I would never take the risk either. 

And, those are only reported incidents. Many go unreported. I have a friend who works for a major airline ... and, she said the public has no idea how many tragedies have happened with dogs and cats traveling via airline cargo. 

As for top international airlines deeming how safe they are for transporting dogs in cargo ... I just don't believe it. Just like in America, I am sure you seldom hear of innocent fluff babies who never survived the trip via airline cargo.


----------



## Alexa (Aug 6, 2009)

This story is so touching and might fit perfectly to this thread!

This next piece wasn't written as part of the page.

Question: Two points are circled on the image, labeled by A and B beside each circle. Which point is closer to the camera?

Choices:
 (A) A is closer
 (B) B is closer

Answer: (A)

http://mashable.com/2015/09/16/pilot-saves-dog/#gM0UjOBEh8qi


----------



## 4furkidsmom (Nov 29, 2009)

As far as I am concerned a breeder who would allow a cargo transport of a puppy is a red flag breeder to me. In my opinion if you can afford a Maltese from a reputable breeder you can afford to fly there to pick the puppy up, and also check out the home from whom the puppy is coming from ...breeder/puppy parents.


----------



## Alexa (Aug 6, 2009)

4furkidsmom said:


> As far as I am concerned a breeder who would allow a cargo transport of a puppy is a red flag breeder to me. In my opinion if you can afford a Maltese from a reputable breeder you can afford to fly there to pick the puppy up, and also check out the home from whom the puppy is coming from ...breeder/puppy parents.



I totally agree with you!

But unfortunately not all breeders do so the presence proves.


----------